No, Snowpiercer is not totally easy to get on board with, logistically. A number of questions and concerns hover in our minds and are never fully satisfied. Besides Octavia Spencer’s plucky Tanya, there seems to be a curious lack of women in the back half of the train, and we have to wonder what it is these people actually do with their time that makes their existence on the train so vital. And as our ragtag heroes push forward through so many visually arresting train cars, it only raises questions about all the many, many cars we must not be seeing. Where is the car with the cows that the steak comes from? Where do all the wealthy people go when they’re not clubbing or getting their hair done? Is there really such a lack of security that allows these guys to move forward? (On the other hand, the international, multi-ethnic cast actually makes sense in this kind of story, unlike the new Transformers, which wedges in Chinese stars and subplots to ensure a massive showing overseas.)
Snowpiercer is better as a rich-versus-poor allegory than it is as a plausible piece of sci-fi — light on the science, heavy on the fiction. What it does have is one of Tilda Swinton’s kookier performances (and that’s saying something!) as a heartless lackey of the train’s mysterious, Oz-like creator, Wilford, and an attention-grabbing turn from Alison Pill as a perky but ruthless schoolteacher. (Meanwhile, a badass mute named Grey, played by Luke Paqualino, seems to have more potential than he’s allowed to utilize here.) It’s a lively and game cast of characters who engage in a number of memorable action sequences, from a grim axe battle to a suspenseful spa showdown — the second act is superb. Unfortunately, the third act moves into a talky, James Bondian villain-explains-it-all mode that raises more questions than it answers, and the final moments of Snowpiercer are narratively bold but not fully satisfying. (Again, prompting us to think that perhaps this whole rebellion was just a really bad idea from the start.) Still, it’s a welcome alternative to the more mindless fare often offered by studios — I’d rather watch an action movie that contains a lot of fairly silly ideas than no ideas at all.And that brings us to The Rover, the latest film from David Michod, who last brought us the stellar Animal Kingdom (another one of my favorites from 2010 — #2, to be exact). This dystopic world has far from frozen over. The post-apocalyptic details are less clear — all we know is that it’s been a decade since something called “the collapse” seems to have significantly thinned the population and turned everyone into a bunch of, well, low-life criminal Australians. And instead of revolving around the quest to take control of a massive train, here the entire story is driven by our antihero’s mission to reclaim his stolen automobile.

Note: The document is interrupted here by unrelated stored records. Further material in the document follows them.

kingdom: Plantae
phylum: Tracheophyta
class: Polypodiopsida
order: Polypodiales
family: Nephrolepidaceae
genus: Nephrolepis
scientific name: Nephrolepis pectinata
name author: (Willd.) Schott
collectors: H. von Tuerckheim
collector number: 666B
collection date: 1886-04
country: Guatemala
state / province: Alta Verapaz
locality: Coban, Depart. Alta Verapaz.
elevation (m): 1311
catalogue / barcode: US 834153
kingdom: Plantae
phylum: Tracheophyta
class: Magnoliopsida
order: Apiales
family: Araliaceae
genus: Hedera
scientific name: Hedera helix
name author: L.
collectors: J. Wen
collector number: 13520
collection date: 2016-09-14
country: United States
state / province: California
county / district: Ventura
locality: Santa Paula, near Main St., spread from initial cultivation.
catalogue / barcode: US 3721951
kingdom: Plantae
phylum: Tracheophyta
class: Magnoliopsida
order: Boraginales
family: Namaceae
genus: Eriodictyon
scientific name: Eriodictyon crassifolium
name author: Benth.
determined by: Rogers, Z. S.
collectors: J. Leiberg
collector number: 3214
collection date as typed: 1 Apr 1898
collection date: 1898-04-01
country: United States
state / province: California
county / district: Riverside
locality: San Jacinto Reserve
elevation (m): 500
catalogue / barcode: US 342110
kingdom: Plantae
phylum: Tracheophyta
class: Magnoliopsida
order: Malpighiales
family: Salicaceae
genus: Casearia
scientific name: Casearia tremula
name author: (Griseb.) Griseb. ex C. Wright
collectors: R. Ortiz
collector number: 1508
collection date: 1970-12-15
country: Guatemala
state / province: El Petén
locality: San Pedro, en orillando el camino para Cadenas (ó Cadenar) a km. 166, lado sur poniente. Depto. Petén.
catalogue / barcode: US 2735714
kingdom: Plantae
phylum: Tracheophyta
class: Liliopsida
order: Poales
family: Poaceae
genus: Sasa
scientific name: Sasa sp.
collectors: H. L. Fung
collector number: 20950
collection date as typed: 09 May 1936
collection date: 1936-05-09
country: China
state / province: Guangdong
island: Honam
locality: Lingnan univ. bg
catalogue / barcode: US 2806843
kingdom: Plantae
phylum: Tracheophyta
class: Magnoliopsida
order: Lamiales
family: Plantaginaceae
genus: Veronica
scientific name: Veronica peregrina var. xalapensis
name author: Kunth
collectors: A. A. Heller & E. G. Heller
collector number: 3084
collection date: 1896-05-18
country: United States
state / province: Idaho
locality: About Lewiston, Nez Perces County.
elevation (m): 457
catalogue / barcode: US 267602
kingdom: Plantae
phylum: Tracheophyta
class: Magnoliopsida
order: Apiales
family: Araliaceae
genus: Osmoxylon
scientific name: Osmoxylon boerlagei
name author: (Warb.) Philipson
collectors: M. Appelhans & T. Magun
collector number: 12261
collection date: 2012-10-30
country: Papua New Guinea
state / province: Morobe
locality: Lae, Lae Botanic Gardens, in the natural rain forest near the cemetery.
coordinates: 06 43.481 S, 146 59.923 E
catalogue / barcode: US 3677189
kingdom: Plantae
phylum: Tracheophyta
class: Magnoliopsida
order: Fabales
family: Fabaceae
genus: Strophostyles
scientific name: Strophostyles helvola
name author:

Eric (Guy Pearce) is drinking alone in a bar, as I suppose one would likely do in this unhappy world. When a trio of criminals absconds with his vehicle, Eric steals their vehicle in a memorably tense car chase, promising that he won’t stop pursuing them until he gets his wheels back. Along the way, he meets up with the brother of one of the thieves, Rey, played by Robert Pattinson. Rey is what we might politely call “a little slow,” and Pattinson turns in a pretty impressive performance (especially for those most familiar with his Twilight brooding). The Rover allows a partnership to form between these men, but certainly not a friendship. As suspenseful and moody as Animal Kingdom was, The Rover outdoes it tenfold, making this a much bleaker movie. It’s well-made, well-acted, well-shot, and contains the most hilariously atonal use of a Keri Hilson song you’re ever likely to see, but for whatever reason, it’s not a lot of fun to watch. Eric isn’t an easy care to like, so we’re rather uninvested in whether or not he gets his car back. This world is such a downer that there’s not much we can hope for at all.
Michod is still a very skilled filmmaker, and I look forward to his next piece of work. But The Rover is a step down from Animal Kingdom, and I’m not likely to watch it again. Still, I’m a fan of the meaner, darker dystopias we’ve seen this summer, and glad that Transformers: Age Of Extinction isn’t the only transportation-oriented science fiction available to us.